Stored items
——————
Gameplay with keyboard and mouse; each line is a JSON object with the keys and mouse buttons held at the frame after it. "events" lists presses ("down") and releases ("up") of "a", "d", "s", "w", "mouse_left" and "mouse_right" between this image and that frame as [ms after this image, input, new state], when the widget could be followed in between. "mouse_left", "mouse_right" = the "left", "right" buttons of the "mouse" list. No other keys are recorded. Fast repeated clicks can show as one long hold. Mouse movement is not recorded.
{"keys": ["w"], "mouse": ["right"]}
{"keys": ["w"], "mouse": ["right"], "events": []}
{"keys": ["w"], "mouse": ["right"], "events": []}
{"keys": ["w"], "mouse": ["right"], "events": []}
——————
◆ **Work to complete**: Having read the entries above, restate them all word for word.

◆ **Solved problem**:
Gameplay with keyboard and mouse; each line is a JSON object with the keys and mouse buttons held at the frame after it. "events" lists presses ("down") and releases ("up") of "a", "d", "s", "w", "mouse_left" and "mouse_right" between this image and that frame as [ms after this image, input, new state], when the widget could be followed in between. "mouse_left", "mouse_right" = the "left", "right" buttons of the "mouse" list. No other keys are recorded. Fast repeated clicks can show as one long hold. Mouse movement is not recorded.
{"keys": ["w"], "mouse": ["right"]}
{"keys": ["w"], "mouse": ["right"], "events": []}
{"keys": ["w"], "mouse": ["right"], "events": []}
{"keys": ["w"], "mouse": ["right"], "events": []}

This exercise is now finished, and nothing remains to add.